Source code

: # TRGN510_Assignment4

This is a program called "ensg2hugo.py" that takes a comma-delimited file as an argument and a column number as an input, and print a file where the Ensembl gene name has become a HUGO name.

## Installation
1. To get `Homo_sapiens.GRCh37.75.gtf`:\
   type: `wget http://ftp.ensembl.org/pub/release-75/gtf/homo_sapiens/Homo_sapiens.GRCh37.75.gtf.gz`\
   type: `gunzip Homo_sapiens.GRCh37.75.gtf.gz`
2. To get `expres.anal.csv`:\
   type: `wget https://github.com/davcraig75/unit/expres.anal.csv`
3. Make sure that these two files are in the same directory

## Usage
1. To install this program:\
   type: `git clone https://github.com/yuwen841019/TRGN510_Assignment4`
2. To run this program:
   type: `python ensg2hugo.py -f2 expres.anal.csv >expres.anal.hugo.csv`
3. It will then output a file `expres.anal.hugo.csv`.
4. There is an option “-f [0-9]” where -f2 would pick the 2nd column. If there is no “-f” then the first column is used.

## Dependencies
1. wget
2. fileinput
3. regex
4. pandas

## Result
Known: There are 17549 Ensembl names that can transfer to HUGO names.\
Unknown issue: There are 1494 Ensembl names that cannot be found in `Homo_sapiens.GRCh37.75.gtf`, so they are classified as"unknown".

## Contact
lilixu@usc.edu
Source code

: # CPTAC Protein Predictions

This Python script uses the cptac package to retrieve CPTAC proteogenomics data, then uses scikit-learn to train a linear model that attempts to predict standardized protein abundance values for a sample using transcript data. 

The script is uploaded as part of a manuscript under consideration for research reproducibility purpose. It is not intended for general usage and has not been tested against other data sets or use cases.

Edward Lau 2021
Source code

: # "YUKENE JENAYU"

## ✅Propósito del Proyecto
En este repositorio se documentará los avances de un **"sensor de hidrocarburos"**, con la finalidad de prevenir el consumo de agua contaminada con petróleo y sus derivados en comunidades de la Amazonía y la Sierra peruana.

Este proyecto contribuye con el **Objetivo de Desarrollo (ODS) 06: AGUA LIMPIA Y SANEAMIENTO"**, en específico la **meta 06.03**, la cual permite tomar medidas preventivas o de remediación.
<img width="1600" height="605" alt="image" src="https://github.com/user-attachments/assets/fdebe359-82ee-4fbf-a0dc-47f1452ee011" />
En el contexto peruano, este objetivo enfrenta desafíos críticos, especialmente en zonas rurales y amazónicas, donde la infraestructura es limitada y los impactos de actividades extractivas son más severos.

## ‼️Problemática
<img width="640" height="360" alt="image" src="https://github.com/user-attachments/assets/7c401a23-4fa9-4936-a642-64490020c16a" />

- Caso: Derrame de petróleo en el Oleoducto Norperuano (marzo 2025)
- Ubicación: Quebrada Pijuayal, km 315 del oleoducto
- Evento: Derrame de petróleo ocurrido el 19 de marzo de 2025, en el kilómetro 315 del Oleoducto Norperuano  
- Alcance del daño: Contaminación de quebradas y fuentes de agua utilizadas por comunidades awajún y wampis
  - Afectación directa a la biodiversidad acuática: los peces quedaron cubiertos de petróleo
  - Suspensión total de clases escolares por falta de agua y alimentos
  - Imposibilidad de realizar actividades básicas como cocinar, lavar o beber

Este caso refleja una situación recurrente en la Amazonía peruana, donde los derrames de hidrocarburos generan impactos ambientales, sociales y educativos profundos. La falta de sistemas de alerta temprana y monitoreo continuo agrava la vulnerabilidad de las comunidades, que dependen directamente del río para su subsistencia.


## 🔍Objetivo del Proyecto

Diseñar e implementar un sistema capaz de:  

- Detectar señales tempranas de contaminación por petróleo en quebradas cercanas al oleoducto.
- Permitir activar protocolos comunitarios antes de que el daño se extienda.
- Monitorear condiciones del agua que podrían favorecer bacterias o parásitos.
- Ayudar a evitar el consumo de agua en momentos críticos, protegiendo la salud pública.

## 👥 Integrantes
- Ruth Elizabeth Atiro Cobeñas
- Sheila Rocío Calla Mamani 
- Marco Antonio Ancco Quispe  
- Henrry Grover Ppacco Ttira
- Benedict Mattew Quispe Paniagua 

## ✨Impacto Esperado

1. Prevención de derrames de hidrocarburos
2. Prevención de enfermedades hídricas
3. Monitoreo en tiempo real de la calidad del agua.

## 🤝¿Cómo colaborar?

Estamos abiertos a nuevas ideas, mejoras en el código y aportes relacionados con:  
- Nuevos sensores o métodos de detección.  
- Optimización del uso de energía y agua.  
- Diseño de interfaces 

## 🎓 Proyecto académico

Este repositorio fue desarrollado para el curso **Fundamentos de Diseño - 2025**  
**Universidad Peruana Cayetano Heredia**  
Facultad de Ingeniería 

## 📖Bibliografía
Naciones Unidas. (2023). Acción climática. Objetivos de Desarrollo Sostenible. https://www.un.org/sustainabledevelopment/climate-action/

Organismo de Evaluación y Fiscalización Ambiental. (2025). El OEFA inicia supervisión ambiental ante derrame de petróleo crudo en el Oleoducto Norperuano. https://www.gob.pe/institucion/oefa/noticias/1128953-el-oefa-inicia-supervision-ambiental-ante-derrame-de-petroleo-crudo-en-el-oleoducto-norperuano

____________________

**DIRECTIONS:**
Reproduce only the lines above spanning from the line containing "## Installation" through the line containing "1. To install this program:\", word for word.

**YOUR RESPONSE:**
## Installation
1. To get `Homo_sapiens.GRCh37.75.gtf`:\
   type: `wget http://ftp.ensembl.org/pub/release-75/gtf/homo_sapiens/Homo_sapiens.GRCh37.75.gtf.gz`\
   type: `gunzip Homo_sapiens.GRCh37.75.gtf.gz`
2. To get `expres.anal.csv`:\
   type: `wget https://github.com/davcraig75/unit/expres.anal.csv`
3. Make sure that these two files are in the same directory

## Usage
1. To install this program:\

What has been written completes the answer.